Praise is the natural outpouring of the believer who contemplates the person of God our Father and His Son Jesus Christ. Praise is commanded over and over in the Bible in both the Old and New Testaments, but praise is not prayer. 

Thanksgiving is also commanded, and every person alive has much to be thankful for, but thanksgiving is not prayer. Praise and thanksgiving ought to accompany prayer but they are not prayer. 

Quoting verses of scripture to God is not necessarily prayer. Of course one could quote a prayer or read one from the Bible and if it was heart felt and it expressed your request to God that would be fine. But as a general rule, quoting verses to God is not prayer.

Listening to someone else pray is not prayer. It is not accurate to say “we prayed for you” when one prayed and scores more listened to him pray. Yes, you can pray along silently as someone else prays aloud but the likely case is that most are just listening.

 I challenge you to take the time to study the great prayers of the Bible. Prayer was always asking and everything else was along with, or in addition to prayer. The Lord’s Prayer that we learned as a child is all asking. Paul’s prayers for the churches to whom he wrote were all asking. Jesus prayers were all asking. Yet in spite of this plain truth, many teach that it is selfish to ask and that we should not ask in prayer.
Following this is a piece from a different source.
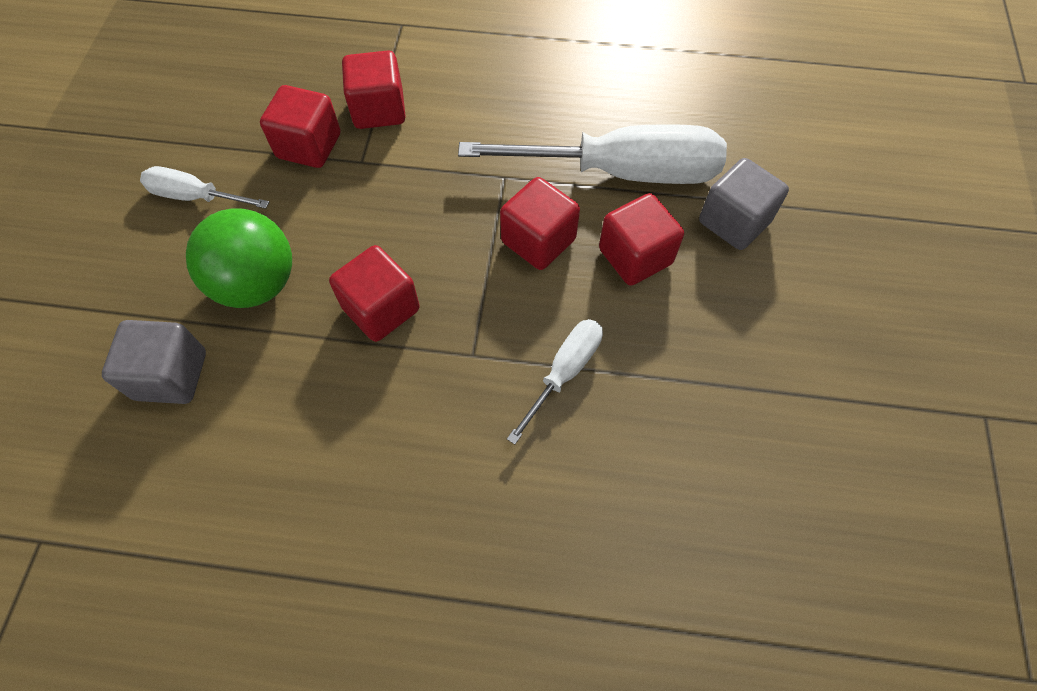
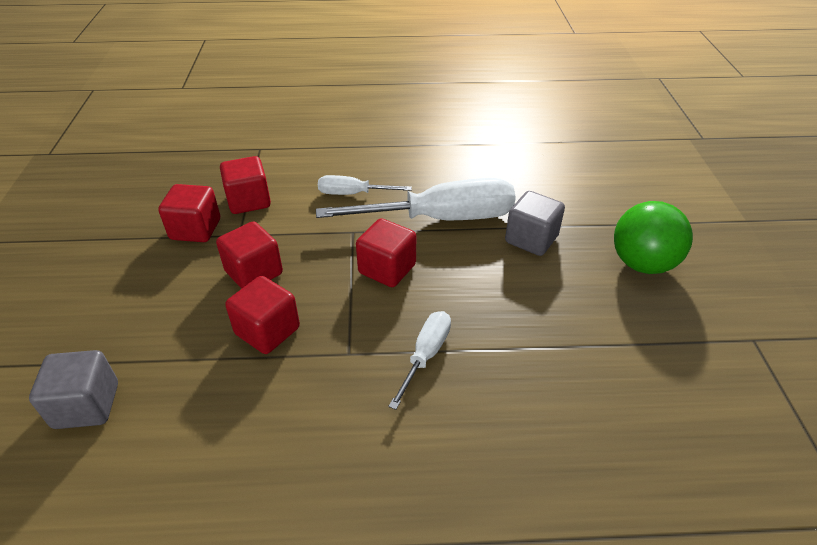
camera: 10 degrees left, 20 degrees down
(196, 197) = (104, 273): white screwdriver -> white screwdriver (353, 194)
(257, 284) = (160, 327): green ball -> green ball (642, 264)
(635, 256) = (463, 270): red cube -> red cube (254, 273)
From the first time supplication is mentioned in the Bible to the last time, it almost always in conjunction with prayer. Most often the order is “prayer and supplication”. So prayer is different than supplication. The primary meaning of the word translated in English as supplication focuses on the need of the supplicant, or the state of being needy. Prayer verbalizes that need. In my best judgment this would be an example of prayer and supplication. I say to God “Please save my neighbor, I don’t want him to go to hell. I want to see him have the same peace and joy I have as your child. Please save him for your glory”. I prayed when I asked God to save my neighbor, the rest was supplication. 

We should give praise to God, we should give thanks in everything, and we should in supplication express our neediness and the desires of our heart. But we must also ask God for what we want from Him if we intend to get anything.

The Bible kind of prayer is asking! And everything other than asking is not prayer. If you want something from God, Ask!